My MIL is living with us to help take care of the kids, and makes dinner most of the time, but sometimes i still do...STBXW rarely does because she gets home at 6:30. I will get the house, which will keep them in the same school district (if that helps).

I just started keeping a journal of my interaction with them etc. I would like to be primary custodian, but she will fight that, and wants to be primary so she can get child support.

Let's face it, the mother seems so have preferential treatment when it comes to custody. Can anyone give me advice as to what I need to do to prove my involvement in their lives to the court? I would settle for 50/50, but would like to be primary.


----------



## Pluto2 (Aug 17, 2011)

Take a look:
Austin Family Lawyer Sees Trend Toward 50/50 Joint Custody Arrangements in Texas Divorces
The trend, even in Texas, is for joint custody. Keep documenting your involvement in their lives, ability to provide a stable living environment, and ability to maintain communication with STBXW and you could very well get 50/50.


----------



## Garry2012 (Oct 5, 2012)

Good advice...I will start documenting the child conversations we have too.

I will still give her some support, just to make sure my kids live in a good place.


----------



## zillard (Nov 13, 2012)

Continue what you are doing and do not give her any ammo.


----------



## soca70 (Oct 30, 2012)

Have you spoken with your attorney about this?


----------



## Garry2012 (Oct 5, 2012)

Yeah, i did.

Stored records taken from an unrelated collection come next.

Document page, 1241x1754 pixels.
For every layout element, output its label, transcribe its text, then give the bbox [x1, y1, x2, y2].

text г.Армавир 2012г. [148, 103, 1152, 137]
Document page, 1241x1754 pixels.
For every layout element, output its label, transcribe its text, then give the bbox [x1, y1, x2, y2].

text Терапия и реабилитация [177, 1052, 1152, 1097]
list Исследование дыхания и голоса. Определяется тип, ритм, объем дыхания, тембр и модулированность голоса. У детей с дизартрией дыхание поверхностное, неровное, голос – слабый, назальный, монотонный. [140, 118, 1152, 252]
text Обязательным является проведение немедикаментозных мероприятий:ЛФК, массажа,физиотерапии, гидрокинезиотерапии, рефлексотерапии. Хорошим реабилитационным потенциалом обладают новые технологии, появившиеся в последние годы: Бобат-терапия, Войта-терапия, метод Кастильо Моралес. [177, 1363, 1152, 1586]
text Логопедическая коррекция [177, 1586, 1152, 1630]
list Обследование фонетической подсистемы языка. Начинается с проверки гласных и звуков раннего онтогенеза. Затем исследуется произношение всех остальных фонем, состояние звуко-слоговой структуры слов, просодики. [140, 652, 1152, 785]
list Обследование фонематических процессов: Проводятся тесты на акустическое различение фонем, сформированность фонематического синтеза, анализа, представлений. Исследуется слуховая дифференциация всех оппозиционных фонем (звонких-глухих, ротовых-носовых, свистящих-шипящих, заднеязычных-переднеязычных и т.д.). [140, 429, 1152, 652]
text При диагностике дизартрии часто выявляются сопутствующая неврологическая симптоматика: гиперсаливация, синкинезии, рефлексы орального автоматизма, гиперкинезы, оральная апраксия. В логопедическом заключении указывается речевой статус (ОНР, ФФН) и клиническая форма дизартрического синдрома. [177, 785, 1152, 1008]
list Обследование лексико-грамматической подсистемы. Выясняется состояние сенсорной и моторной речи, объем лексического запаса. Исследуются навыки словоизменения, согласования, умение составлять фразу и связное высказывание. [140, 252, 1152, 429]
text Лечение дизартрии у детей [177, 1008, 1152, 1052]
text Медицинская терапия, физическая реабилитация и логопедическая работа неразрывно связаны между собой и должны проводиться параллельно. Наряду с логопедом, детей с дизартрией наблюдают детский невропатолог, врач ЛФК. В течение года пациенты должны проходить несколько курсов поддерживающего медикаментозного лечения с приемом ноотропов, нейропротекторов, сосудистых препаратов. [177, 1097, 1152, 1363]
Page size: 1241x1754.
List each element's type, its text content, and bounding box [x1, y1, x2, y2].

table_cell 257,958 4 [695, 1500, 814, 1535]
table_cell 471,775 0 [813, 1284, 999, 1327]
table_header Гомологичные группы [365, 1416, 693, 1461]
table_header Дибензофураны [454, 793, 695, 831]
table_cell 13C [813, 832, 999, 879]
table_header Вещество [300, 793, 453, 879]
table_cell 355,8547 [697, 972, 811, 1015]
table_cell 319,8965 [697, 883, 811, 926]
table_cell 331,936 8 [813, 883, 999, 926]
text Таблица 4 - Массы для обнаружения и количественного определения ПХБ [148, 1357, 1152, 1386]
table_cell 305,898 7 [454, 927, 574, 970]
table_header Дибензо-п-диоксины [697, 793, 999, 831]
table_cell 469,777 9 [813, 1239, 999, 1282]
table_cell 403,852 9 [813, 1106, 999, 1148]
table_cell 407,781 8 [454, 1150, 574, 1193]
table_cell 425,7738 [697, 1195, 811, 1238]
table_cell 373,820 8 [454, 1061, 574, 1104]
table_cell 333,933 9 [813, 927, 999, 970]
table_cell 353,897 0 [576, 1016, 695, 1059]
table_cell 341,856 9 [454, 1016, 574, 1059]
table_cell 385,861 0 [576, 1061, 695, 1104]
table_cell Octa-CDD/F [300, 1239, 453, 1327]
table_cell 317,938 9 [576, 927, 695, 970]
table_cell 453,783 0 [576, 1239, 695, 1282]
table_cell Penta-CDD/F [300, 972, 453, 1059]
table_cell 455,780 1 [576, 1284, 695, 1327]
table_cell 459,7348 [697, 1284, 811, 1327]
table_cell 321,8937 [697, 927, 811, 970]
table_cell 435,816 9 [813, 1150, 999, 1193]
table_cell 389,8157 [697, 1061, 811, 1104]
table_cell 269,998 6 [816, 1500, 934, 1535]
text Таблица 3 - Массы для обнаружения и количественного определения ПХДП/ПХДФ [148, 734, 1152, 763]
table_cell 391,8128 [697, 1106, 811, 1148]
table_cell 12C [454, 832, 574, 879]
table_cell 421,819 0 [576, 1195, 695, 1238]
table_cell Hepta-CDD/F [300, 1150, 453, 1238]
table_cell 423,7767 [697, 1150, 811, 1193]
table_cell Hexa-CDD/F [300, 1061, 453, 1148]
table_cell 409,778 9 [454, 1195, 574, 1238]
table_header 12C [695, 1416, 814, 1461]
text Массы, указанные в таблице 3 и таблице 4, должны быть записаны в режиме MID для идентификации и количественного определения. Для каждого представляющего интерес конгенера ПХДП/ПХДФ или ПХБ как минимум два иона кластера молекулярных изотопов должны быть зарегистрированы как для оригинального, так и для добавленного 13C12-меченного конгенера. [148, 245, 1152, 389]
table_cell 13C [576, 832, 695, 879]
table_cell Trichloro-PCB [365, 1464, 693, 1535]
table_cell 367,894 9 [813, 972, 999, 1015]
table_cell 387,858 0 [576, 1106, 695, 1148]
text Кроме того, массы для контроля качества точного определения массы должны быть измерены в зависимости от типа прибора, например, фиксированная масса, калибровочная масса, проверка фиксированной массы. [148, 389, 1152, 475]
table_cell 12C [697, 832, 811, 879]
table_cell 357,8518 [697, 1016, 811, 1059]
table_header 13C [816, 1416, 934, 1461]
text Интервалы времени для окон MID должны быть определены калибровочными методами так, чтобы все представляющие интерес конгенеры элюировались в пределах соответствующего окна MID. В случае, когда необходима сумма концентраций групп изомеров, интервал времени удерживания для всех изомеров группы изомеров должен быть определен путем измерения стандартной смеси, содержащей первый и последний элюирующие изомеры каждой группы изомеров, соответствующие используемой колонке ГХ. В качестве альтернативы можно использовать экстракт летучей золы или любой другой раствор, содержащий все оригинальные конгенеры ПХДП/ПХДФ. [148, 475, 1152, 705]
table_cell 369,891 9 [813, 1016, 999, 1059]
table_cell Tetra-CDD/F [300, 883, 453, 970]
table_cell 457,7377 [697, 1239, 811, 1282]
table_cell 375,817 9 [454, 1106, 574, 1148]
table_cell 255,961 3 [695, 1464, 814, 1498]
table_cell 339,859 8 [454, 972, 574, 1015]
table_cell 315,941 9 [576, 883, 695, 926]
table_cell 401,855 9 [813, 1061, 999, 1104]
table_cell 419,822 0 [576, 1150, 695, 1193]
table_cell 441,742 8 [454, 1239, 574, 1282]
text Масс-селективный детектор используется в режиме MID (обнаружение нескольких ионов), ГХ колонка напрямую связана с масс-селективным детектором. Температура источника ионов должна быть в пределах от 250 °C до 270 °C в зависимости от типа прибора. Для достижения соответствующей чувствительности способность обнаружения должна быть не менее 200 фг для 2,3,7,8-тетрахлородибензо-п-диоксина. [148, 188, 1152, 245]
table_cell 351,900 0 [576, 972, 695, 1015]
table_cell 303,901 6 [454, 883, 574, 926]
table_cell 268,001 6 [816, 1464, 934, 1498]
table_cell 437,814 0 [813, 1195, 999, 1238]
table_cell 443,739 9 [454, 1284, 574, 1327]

She thinks based on my preliminary comments, that i have a good chance IF i were to pursue it. 

We would have to order a social study...not sure what all exactly in involved other than a social worker coming out to the house and seeing how everyone interacts etc.


----------



## soca70 (Oct 30, 2012)

Garry2012 said:


> Yeah, i did. She thinks based on my preliminary comments, that i have a good chance IF i were to pursue it.
> 
> We would have to order a social study...not sure what all exactly in involved other than a social worker coming out to the house and seeing how everyone interacts etc.


Yes in Ohio the court appoints a guardian ad litem to come out and do an evaluation, etc. Sounds like the same thing there.


----------



## Garry2012 (Oct 5, 2012)

So they come out and see how the kids interact with both parents etc? I know my STBXW would be all lovey dovey then.


----------



## soca70 (Oct 30, 2012)

Apparently the guardian ad litems can see through this. I would get more details from your lawyer on how this works exactly in your state.


----------